Rewrite the lines below, swapping every "locality" for "site" and leaving everything else unchanged.

━━ DATASET EXTRACT ━━

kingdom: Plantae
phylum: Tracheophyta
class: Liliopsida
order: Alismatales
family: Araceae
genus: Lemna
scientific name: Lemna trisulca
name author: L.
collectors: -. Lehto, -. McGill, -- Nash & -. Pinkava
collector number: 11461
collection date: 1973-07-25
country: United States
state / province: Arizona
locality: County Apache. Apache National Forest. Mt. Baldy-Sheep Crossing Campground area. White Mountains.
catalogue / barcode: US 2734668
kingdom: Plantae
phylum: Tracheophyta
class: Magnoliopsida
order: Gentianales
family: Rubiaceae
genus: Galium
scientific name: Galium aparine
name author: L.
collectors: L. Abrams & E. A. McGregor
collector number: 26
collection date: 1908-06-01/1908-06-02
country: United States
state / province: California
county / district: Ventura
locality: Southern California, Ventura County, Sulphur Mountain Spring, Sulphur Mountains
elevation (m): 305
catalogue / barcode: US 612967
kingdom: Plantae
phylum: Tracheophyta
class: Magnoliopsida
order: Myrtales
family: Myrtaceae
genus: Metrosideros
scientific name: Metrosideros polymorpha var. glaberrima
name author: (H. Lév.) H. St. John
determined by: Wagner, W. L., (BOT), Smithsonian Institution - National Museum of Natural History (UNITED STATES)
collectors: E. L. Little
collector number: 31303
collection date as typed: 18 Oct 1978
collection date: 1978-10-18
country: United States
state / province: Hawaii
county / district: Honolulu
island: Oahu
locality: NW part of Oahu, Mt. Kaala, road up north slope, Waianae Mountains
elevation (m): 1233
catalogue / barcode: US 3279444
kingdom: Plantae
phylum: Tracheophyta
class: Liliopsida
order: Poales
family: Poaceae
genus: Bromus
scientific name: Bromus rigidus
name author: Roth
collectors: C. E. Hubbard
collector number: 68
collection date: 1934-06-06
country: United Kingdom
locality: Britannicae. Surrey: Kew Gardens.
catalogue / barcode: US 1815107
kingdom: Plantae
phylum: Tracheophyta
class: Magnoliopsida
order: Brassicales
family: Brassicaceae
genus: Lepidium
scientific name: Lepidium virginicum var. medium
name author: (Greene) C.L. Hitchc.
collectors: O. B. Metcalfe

━━━

ANSWER TO THIS TASK
kingdom: Plantae
phylum: Tracheophyta
class: Liliopsida
order: Alismatales
family: Araceae
genus: Lemna
scientific name: Lemna trisulca
name author: L.
collectors: -. Lehto, -. McGill, -- Nash & -. Pinkava
collector number: 11461
collection date: 1973-07-25
country: United States
state / province: Arizona
site: County Apache. Apache National Forest. Mt. Baldy-Sheep Crossing Campground area. White Mountains.
catalogue / barcode: US 2734668
kingdom: Plantae
phylum: Tracheophyta
class: Magnoliopsida
order: Gentianales
family: Rubiaceae
genus: Galium
scientific name: Galium aparine
name author: L.
collectors: L. Abrams & E. A. McGregor
collector number: 26
collection date: 1908-06-01/1908-06-02
country: United States
state / province: California
county / district: Ventura
site: Southern California, Ventura County, Sulphur Mountain Spring, Sulphur Mountains
elevation (m): 305
catalogue / barcode: US 612967
kingdom: Plantae
phylum: Tracheophyta
class: Magnoliopsida
order: Myrtales
family: Myrtaceae
genus: Metrosideros
scientific name: Metrosideros polymorpha var. glaberrima
name author: (H. Lév.) H. St. John
determined by: Wagner, W. L., (BOT), Smithsonian Institution - National Museum of Natural History (UNITED STATES)
collectors: E. L. Little
collector number: 31303
collection date as typed: 18 Oct 1978
collection date: 1978-10-18
country: United States
state / province: Hawaii
county / district: Honolulu
island: Oahu
site: NW part of Oahu, Mt. Kaala, road up north slope, Waianae Mountains
elevation (m): 1233
catalogue / barcode: US 3279444
kingdom: Plantae
phylum: Tracheophyta
class: Liliopsida
order: Poales
family: Poaceae
genus: Bromus
scientific name: Bromus rigidus
name author: Roth
collectors: C. E. Hubbard
collector number: 68
collection date: 1934-06-06
country: United Kingdom
site: Britannicae. Surrey: Kew Gardens.
catalogue / barcode: US 1815107
kingdom: Plantae
phylum: Tracheophyta
class: Magnoliopsida
order: Brassicales
family: Brassicaceae
genus: Lepidium
scientific name: Lepidium virginicum var. medium
name author: (Greene) C.L. Hitchc.
collectors: O. B. Metcalfe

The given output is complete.